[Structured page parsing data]
- Opening Delimiter -

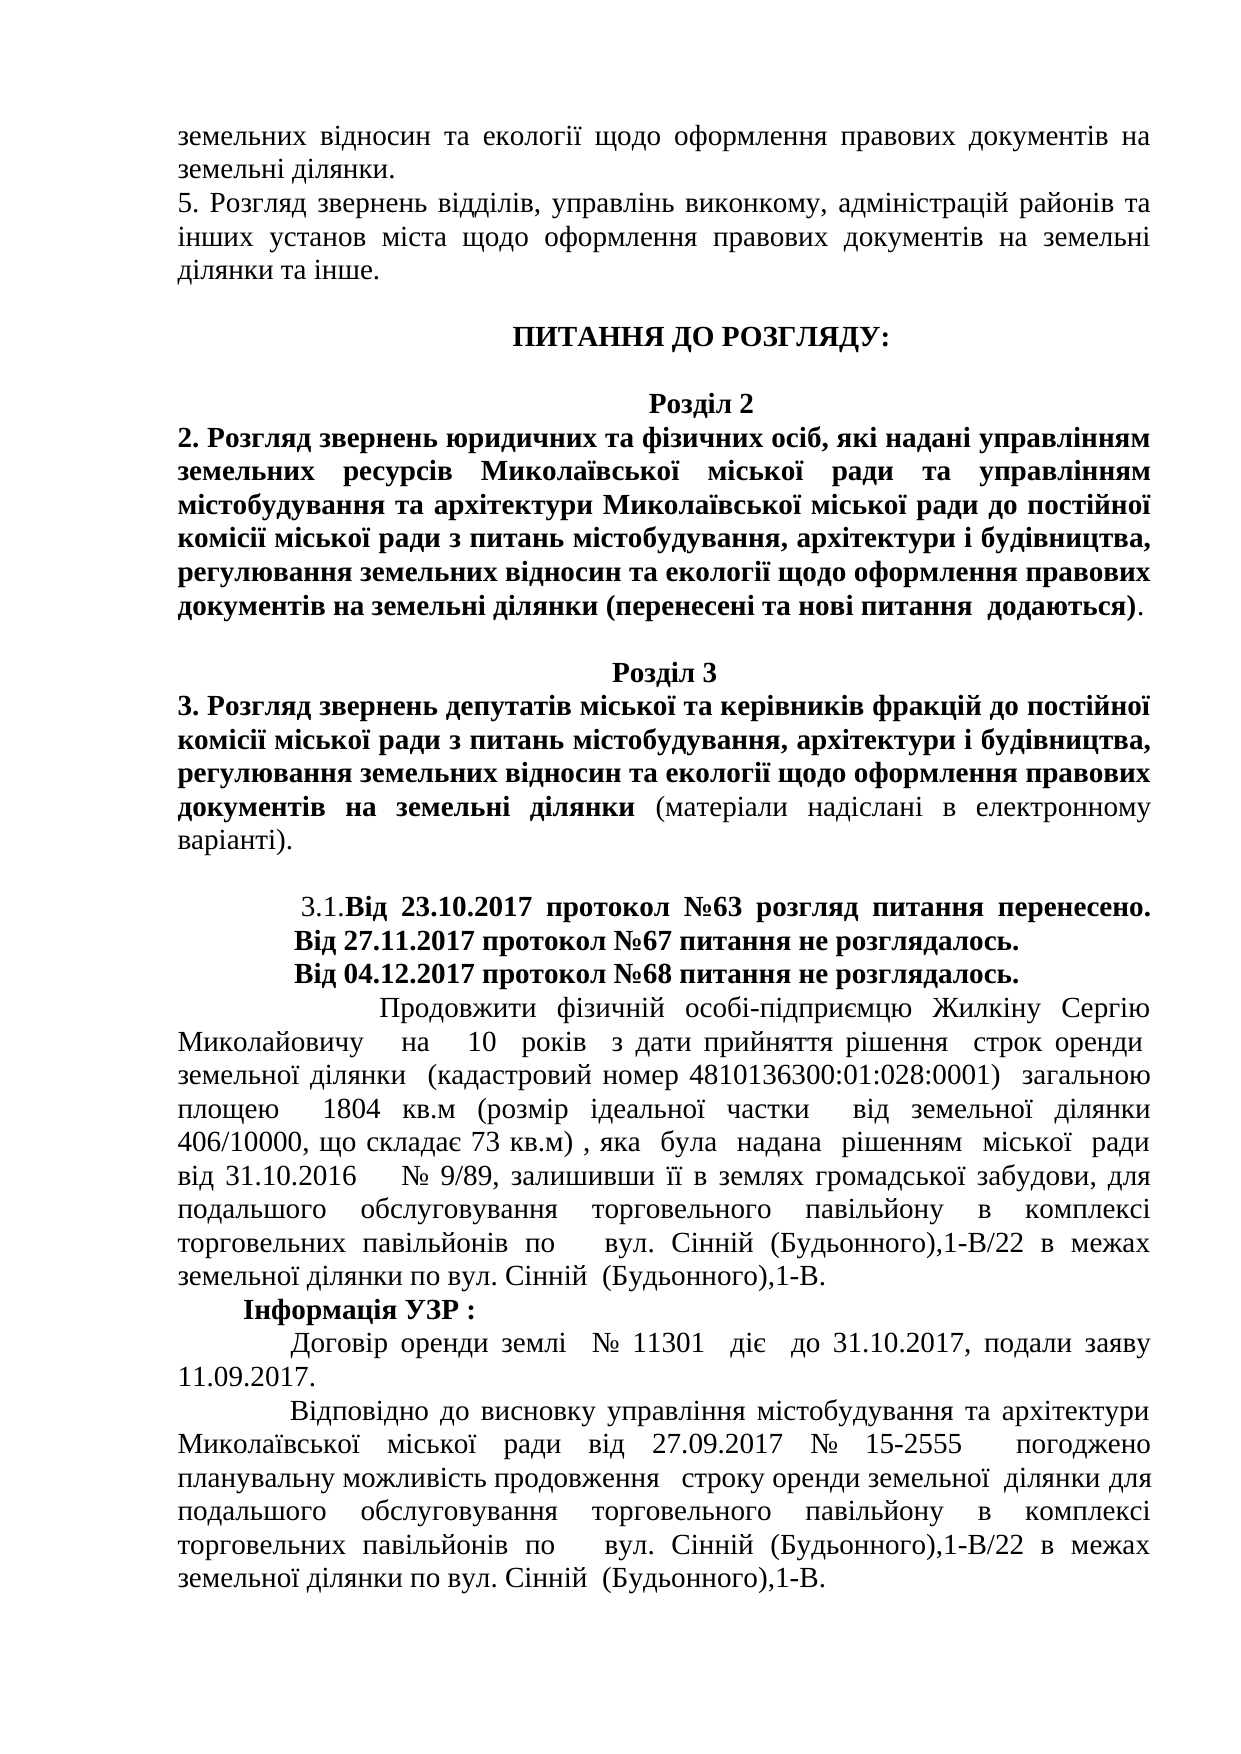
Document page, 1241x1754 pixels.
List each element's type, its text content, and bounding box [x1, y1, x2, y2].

text Розділ 3 [177, 655, 1152, 688]
text 5. Розгляд звернень відділів, управлінь виконкому, адміністрацій районів та інших установ міста щодо оформлення правових документів на земельні ділянки та інше. [177, 185, 1152, 286]
text Договір оренди землі № 11301 діє до 31.10.2017, подали заяву 11.09.2017. [177, 1326, 1152, 1393]
text 2. Розгляд звернень юридичних та фізичних осіб, які надані управлінням земельних ресурсів Миколаївської міської ради та управлінням містобудування та архітектури Миколаївської міської ради до постійної комісії міської ради з питань містобудування, архітектури і будівництва, регулювання земельних відносин та екології щодо оформлення правових документів на земельні ділянки (перенесені та нові питання додаються). [177, 420, 1152, 621]
text Відповідно до висновку управління містобудування та архітектури Миколаївської міської ради від 27.09.2017 № 15-2555 погоджено планувальну можливість продовження строку оренди земельної ділянки для подальшого обслуговування торговельного павільйону в комплексі торговельних павільйонів по вул. Сінній (Будьонного),1-В/22 в межах земельної ділянки по вул. Сінній (Будьонного),1-В. [177, 1393, 1152, 1594]
text 3. Розгляд звернень депутатів міської та керівників фракцій до постійної комісії міської ради з питань містобудування, архітектури і будівництва, регулювання земельних відносин та екології щодо оформлення правових документів на земельні ділянки (матеріали надіслані в електронному варіанті). [177, 688, 1152, 856]
text ПИТАННЯ ДО РОЗГЛЯДУ: [177, 319, 1152, 353]
text Інформація УЗР : [177, 1292, 1154, 1326]
text Продовжити фізичній особі-підприємцю Жилкіну Сергію Миколайовичу на 10 років з дати прийняття рішення строк оренди земельної ділянки (кадастровий номер 4810136300:01:028:0001) загальною площею 1804 кв.м (розмір ідеальної частки від земельної ділянки 406/10000, що складає 73 кв.м) , яка була надана рішенням міської ради від 31.10.2016 № 9/89, залишивши її в землях громадської забудови, для подальшого обслуговування торговельного павільйону в комплексі торговельних павільйонів по вул. Сінній (Будьонного),1-В/22 в межах земельної ділянки по вул. Сінній (Будьонного),1-В. [177, 990, 1152, 1292]
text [177, 118, 1152, 185]
text 3.1.Від 23.10.2017 протокол №63 розгляд питання перенесено. Від 27.11.2017 протокол №67 питання не розглядалось. [177, 889, 1152, 957]
text Від 04.12.2017 протокол №68 питання не розглядалось. [177, 957, 1152, 990]
text Розділ 2 [177, 386, 1152, 420]
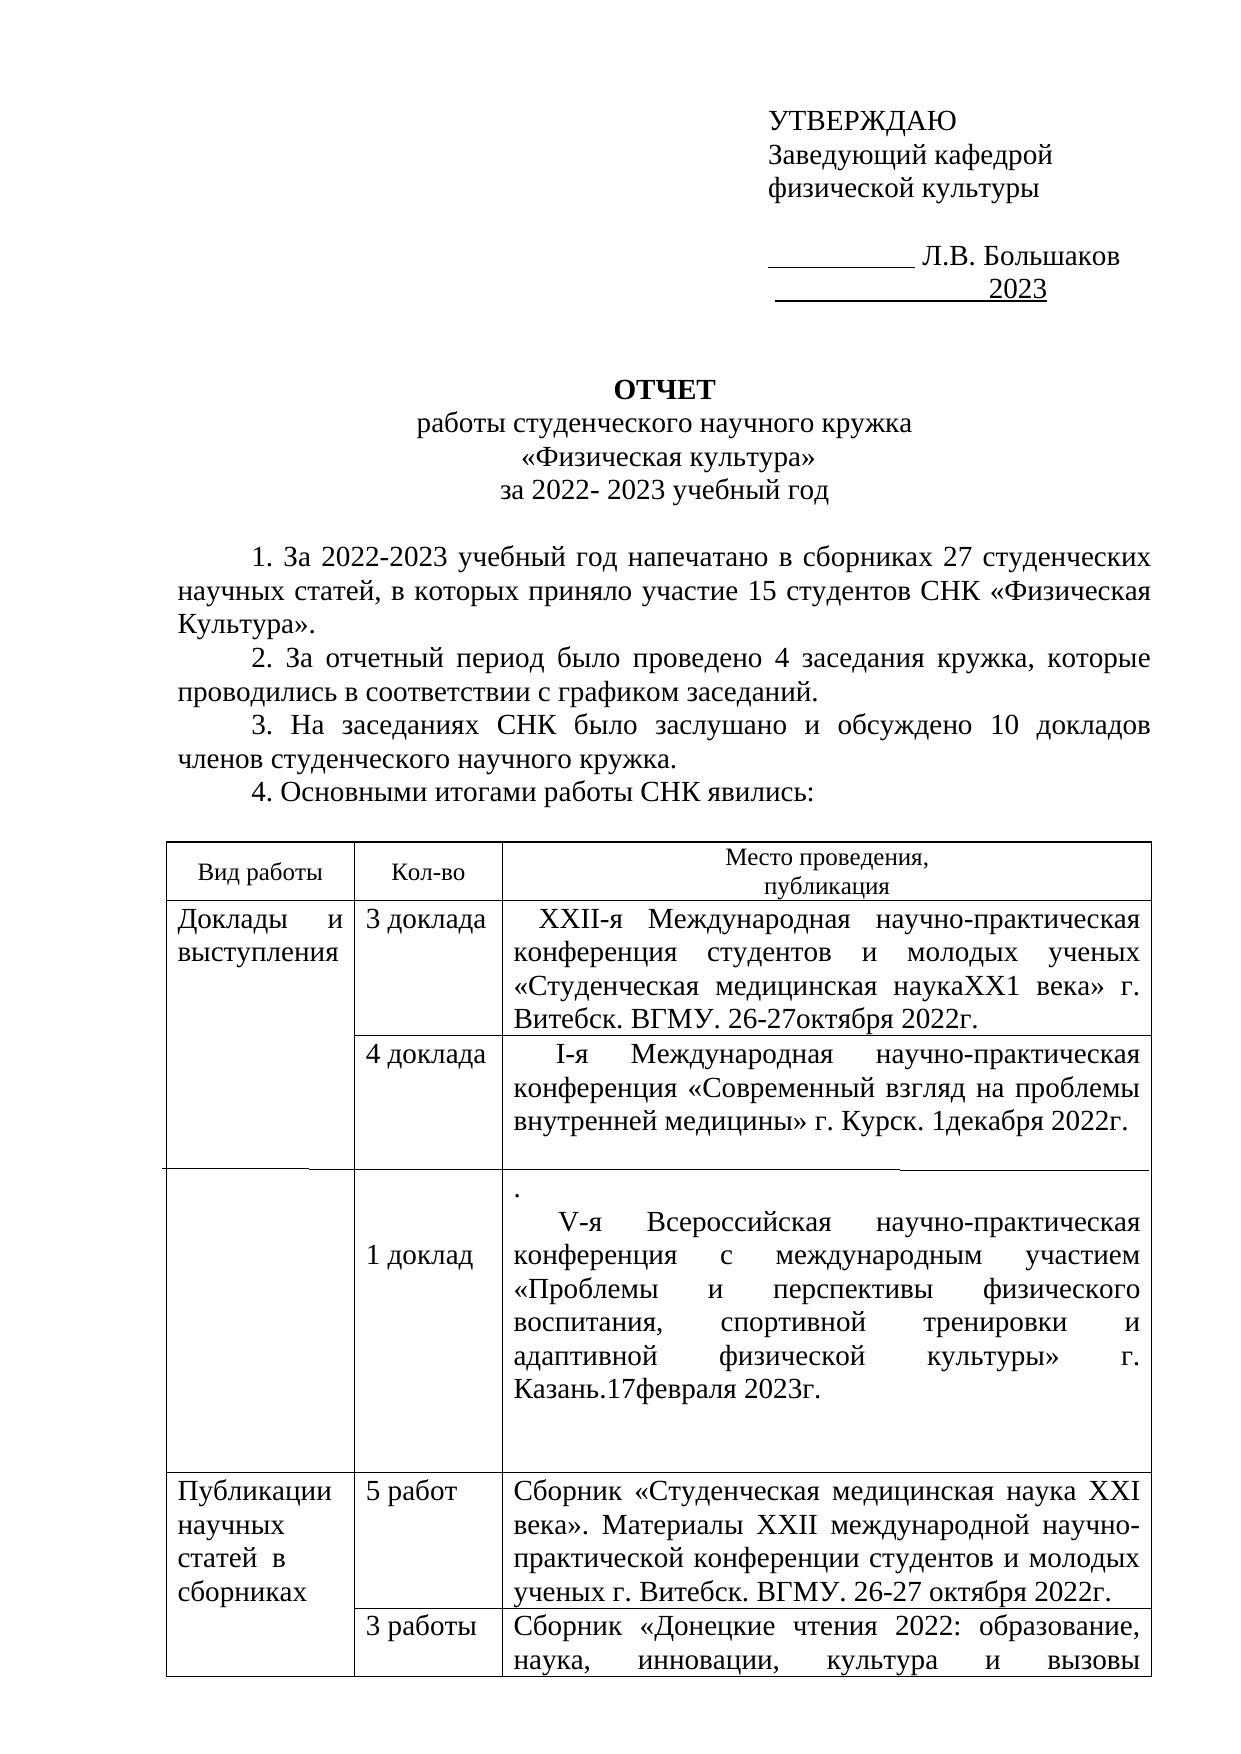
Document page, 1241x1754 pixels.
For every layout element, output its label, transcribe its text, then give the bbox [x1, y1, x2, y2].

- Closing Delimiter -

Copy every line of the records exactly as it is written, but not the pictures.

Result below:
Document page, 1241x1754 pixels.
List each element's type, its text content, and bounding box [x1, y1, x2, y2].

text Розділ 3 [177, 655, 1152, 688]
text 5. Розгляд звернень відділів, управлінь виконкому, адміністрацій районів та інших установ міста щодо оформлення правових документів на земельні ділянки та інше. [177, 185, 1152, 286]
text Договір оренди землі № 11301 діє до 31.10.2017, подали заяву 11.09.2017. [177, 1326, 1152, 1393]
text 2. Розгляд звернень юридичних та фізичних осіб, які надані управлінням земельних ресурсів Миколаївської міської ради та управлінням містобудування та архітектури Миколаївської міської ради до постійної комісії міської ради з питань містобудування, архітектури і будівництва, регулювання земельних відносин та екології щодо оформлення правових документів на земельні ділянки (перенесені та нові питання додаються). [177, 420, 1152, 621]
text Відповідно до висновку управління містобудування та архітектури Миколаївської міської ради від 27.09.2017 № 15-2555 погоджено планувальну можливість продовження строку оренди земельної ділянки для подальшого обслуговування торговельного павільйону в комплексі торговельних павільйонів по вул. Сінній (Будьонного),1-В/22 в межах земельної ділянки по вул. Сінній (Будьонного),1-В. [177, 1393, 1152, 1594]
text 3. Розгляд звернень депутатів міської та керівників фракцій до постійної комісії міської ради з питань містобудування, архітектури і будівництва, регулювання земельних відносин та екології щодо оформлення правових документів на земельні ділянки (матеріали надіслані в електронному варіанті). [177, 688, 1152, 856]
text ПИТАННЯ ДО РОЗГЛЯДУ: [177, 319, 1152, 353]
text Інформація УЗР : [177, 1292, 1154, 1326]
text Продовжити фізичній особі-підприємцю Жилкіну Сергію Миколайовичу на 10 років з дати прийняття рішення строк оренди земельної ділянки (кадастровий номер 4810136300:01:028:0001) загальною площею 1804 кв.м (розмір ідеальної частки від земельної ділянки 406/10000, що складає 73 кв.м) , яка була надана рішенням міської ради від 31.10.2016 № 9/89, залишивши її в землях громадської забудови, для подальшого обслуговування торговельного павільйону в комплексі торговельних павільйонів по вул. Сінній (Будьонного),1-В/22 в межах земельної ділянки по вул. Сінній (Будьонного),1-В. [177, 990, 1152, 1292]
text [177, 118, 1152, 185]
text 3.1.Від 23.10.2017 протокол №63 розгляд питання перенесено. Від 27.11.2017 протокол №67 питання не розглядалось. [177, 889, 1152, 957]
text Від 04.12.2017 протокол №68 питання не розглядалось. [177, 957, 1152, 990]
text Розділ 2 [177, 386, 1152, 420]
Document page, 1241x1754 pixels.
For every layout element, output its label, transcribe its text, then give the bbox [x1, y1, x2, y2].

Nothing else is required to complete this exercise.